Task directions: Reprint every entry, character for character.

Material for the task Start Marker

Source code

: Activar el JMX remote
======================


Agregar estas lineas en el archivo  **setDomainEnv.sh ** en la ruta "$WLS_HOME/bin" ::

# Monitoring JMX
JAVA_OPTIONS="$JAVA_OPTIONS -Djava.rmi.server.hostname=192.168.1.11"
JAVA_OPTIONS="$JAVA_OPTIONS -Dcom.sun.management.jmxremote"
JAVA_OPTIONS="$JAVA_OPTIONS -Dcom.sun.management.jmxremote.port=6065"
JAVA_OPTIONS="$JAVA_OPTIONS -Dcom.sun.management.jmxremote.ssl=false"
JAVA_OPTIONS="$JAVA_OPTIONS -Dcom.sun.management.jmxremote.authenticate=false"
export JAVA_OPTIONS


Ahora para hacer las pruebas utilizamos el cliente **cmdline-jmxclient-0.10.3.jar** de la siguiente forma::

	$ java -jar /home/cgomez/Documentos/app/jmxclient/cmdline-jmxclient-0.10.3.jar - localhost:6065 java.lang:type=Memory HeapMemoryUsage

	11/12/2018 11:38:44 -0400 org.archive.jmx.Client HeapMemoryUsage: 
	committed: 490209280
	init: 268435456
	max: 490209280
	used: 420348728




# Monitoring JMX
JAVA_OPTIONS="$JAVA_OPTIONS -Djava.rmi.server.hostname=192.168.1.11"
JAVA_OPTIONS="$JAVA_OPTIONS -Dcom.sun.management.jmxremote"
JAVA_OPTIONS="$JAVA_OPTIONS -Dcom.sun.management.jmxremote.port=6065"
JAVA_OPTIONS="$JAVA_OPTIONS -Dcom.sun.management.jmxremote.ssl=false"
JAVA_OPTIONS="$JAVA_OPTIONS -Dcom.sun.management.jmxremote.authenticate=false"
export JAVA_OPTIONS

Material for the task End Marker

Result for this exercise:
Source code

: Activar el JMX remote
======================


Agregar estas lineas en el archivo  **setDomainEnv.sh ** en la ruta "$WLS_HOME/bin" ::

# Monitoring JMX
JAVA_OPTIONS="$JAVA_OPTIONS -Djava.rmi.server.hostname=192.168.1.11"
JAVA_OPTIONS="$JAVA_OPTIONS -Dcom.sun.management.jmxremote"
JAVA_OPTIONS="$JAVA_OPTIONS -Dcom.sun.management.jmxremote.port=6065"
JAVA_OPTIONS="$JAVA_OPTIONS -Dcom.sun.management.jmxremote.ssl=false"
JAVA_OPTIONS="$JAVA_OPTIONS -Dcom.sun.management.jmxremote.authenticate=false"
export JAVA_OPTIONS


Ahora para hacer las pruebas utilizamos el cliente **cmdline-jmxclient-0.10.3.jar** de la siguiente forma::

	$ java -jar /home/cgomez/Documentos/app/jmxclient/cmdline-jmxclient-0.10.3.jar - localhost:6065 java.lang:type=Memory HeapMemoryUsage

	11/12/2018 11:38:44 -0400 org.archive.jmx.Client HeapMemoryUsage: 
	committed: 490209280
	init: 268435456
	max: 490209280
	used: 420348728




# Monitoring JMX
JAVA_OPTIONS="$JAVA_OPTIONS -Djava.rmi.server.hostname=192.168.1.11"
JAVA_OPTIONS="$JAVA_OPTIONS -Dcom.sun.management.jmxremote"
JAVA_OPTIONS="$JAVA_OPTIONS -Dcom.sun.management.jmxremote.port=6065"
JAVA_OPTIONS="$JAVA_OPTIONS -Dcom.sun.management.jmxremote.ssl=false"
JAVA_OPTIONS="$JAVA_OPTIONS -Dcom.sun.management.jmxremote.authenticate=false"
export JAVA_OPTIONS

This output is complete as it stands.